(ats) L'éventuelle double nationalité des parlementaires et des conseillers fédéraux doit être rendue publique afin de garantir plus de transparence. Le National a accepté jeudi par 115 voix contre 64 un projet de commission en ce sens.

Le texte fait suite à une initiative parlementaire de Marco Chiesa (UDC/TI) déposée en 2018. Selon lui, la double nationalité présente des avantages pouvant influer les parlementaires concernés. Elle doit donc être rendue publique. Ce au même titre que les liens d'intérêts que les parlementaires doivent déjà annoncer, comme les activités professionnelles ou les liens avec différents organes ou commissions.

Plusieurs orateurs issus des rangs du PLR, du PVL et du Centre ont eux précisé que la double nationalité ne constitue pas un lien d'intérêt à proprement parlé. La double nationalité est, au contraire, une réalité sociale positive, a précisé Tiana Angelina Moser (PVL/ZH). Cela dit, la connaissance de cette information reste utile. C'est le cas notamment pour les négociations internationales, a précisé Marco Romano (Centre/TI).

Concrètement, l'indication des nationalités devra figurer dans les notices biographiques des parlementaires publiés sur Internet.
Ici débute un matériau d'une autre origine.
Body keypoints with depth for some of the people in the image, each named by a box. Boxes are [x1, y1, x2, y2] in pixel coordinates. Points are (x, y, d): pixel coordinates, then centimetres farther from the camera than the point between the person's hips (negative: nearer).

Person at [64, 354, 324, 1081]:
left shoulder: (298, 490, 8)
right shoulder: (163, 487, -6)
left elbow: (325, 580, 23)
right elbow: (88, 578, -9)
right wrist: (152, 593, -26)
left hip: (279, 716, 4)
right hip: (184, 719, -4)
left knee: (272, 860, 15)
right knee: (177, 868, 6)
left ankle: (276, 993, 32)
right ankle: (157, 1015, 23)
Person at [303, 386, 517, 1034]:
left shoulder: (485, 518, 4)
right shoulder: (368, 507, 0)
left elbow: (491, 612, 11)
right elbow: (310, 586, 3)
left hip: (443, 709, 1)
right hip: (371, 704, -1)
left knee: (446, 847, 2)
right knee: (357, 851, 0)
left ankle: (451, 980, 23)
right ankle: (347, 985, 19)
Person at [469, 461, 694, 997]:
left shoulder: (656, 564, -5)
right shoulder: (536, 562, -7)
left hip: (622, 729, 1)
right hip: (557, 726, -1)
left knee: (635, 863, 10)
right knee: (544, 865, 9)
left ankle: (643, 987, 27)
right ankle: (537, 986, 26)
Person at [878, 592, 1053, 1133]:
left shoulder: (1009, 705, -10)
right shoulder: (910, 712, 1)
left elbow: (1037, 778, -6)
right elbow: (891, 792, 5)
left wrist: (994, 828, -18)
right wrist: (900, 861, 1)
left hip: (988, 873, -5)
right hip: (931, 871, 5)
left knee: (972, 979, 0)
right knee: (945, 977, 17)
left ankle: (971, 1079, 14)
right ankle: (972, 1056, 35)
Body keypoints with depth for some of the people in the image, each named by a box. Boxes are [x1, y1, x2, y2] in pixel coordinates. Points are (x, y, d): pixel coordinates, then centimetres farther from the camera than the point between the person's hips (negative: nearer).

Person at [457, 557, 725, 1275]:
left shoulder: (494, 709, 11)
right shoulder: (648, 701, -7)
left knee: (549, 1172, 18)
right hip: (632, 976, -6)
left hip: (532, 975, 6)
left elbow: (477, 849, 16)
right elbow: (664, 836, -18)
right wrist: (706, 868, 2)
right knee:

Les députés ont accepté par 96 voix contre 79 d'étendre cette mesure aux conseillers fédéraux, comme voulu par les Vert'libéraux, le PLR et l'UDC.

"Discriminatoire"

Le camp rose-vert était lui totalement opposé au projet. "C'est tout simplement discriminatoire", a déclaré Irène Kälin (Verts/AR). Cela revient à créer deux catégories de citoyens et donne à penser que les titulaires de nationalités multiples sont susceptibles de faire preuve de déloyauté, a-t-elle plaidé. En vain.

En outre, les députés ont décidé par 175 oui contre 4 non de supprimer l'obligation de publier l'adresse postale des députés, ne la jugeant plus adéquate aux pratiques actuelles.

Le dossier passe au Conseil des Etats.

En 2018, le Parlement avait rejeté une autre initiative de Marco Chiesa visant à interdire la double nationalité pour les membres du gouvernement. La question de la double nationalité chez les conseillers fédéraux avait suscité le débat lors de l'élection de 2017 au Conseil fédéral. L’actuel chef du Département fédéral des affaires étrangères, Ignazio Cassis, avait de lui-même abandonné sa nationalité italienne.